The same question can be asked about cryptocurrencies in general. I have been to several colloquia where skeptics ask, in the most polite way possible, what cryptocurrencies do that cannot be done more easily with conventional means of payment. They also ask why, if cryptocurrency represents the future, Bitcoin – which was introduced in 2009! – has yet to find any significant use in the real world. In my experience, the answers are always a salad of words devoid of concrete examples.
OK, criminals seem to find cryptocurrencies useful. One recent journalistic investigation from Reuters found that over the past five years, cryptocurrency exchange Binance has laundered at least $2,35 billion in illicit funds. And at what level could licit applications be?
To suggest that cryptocurrencies are meaningless, however, runs counter to the awe factor. At its peak last November, cryptocurrencies amounted to nearly $3 trillion. Early investors had made huge profits; famous business schools offer courses in blockchain; mayors compete to see who can make their city more crypto-friendly.

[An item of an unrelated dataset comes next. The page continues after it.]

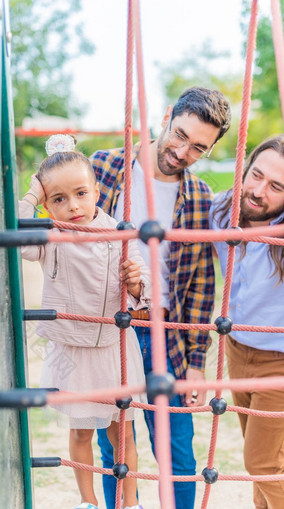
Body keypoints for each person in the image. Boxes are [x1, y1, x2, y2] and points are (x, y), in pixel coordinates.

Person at [90, 87, 232, 509]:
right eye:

It sounds extreme and implausible to suggest that an asset class that has become so large, and whose promoters have acquired so much political influence, can lack any real value, that it is a house built not on sand but on nothing at all.
Still I remember the housing bubble and the credit crunch. subprime. And in case you ask me, yes, it looks like we've gone from the big bet to the big con.
* Paul Krugman is a professor at Princeton University (USA). He was awarded the Nobel Prize in Economics in 2008.
Translation: Ricardo Cavalcanti-Schiel.
Originally published in the newspaper The New York Times.
Translator's note
[1] “Era of Banking Freedom”: from 1837 to 1866, a period in which permissive federal and state laws on banking allowed virtually anyone to open a bank and issue currency.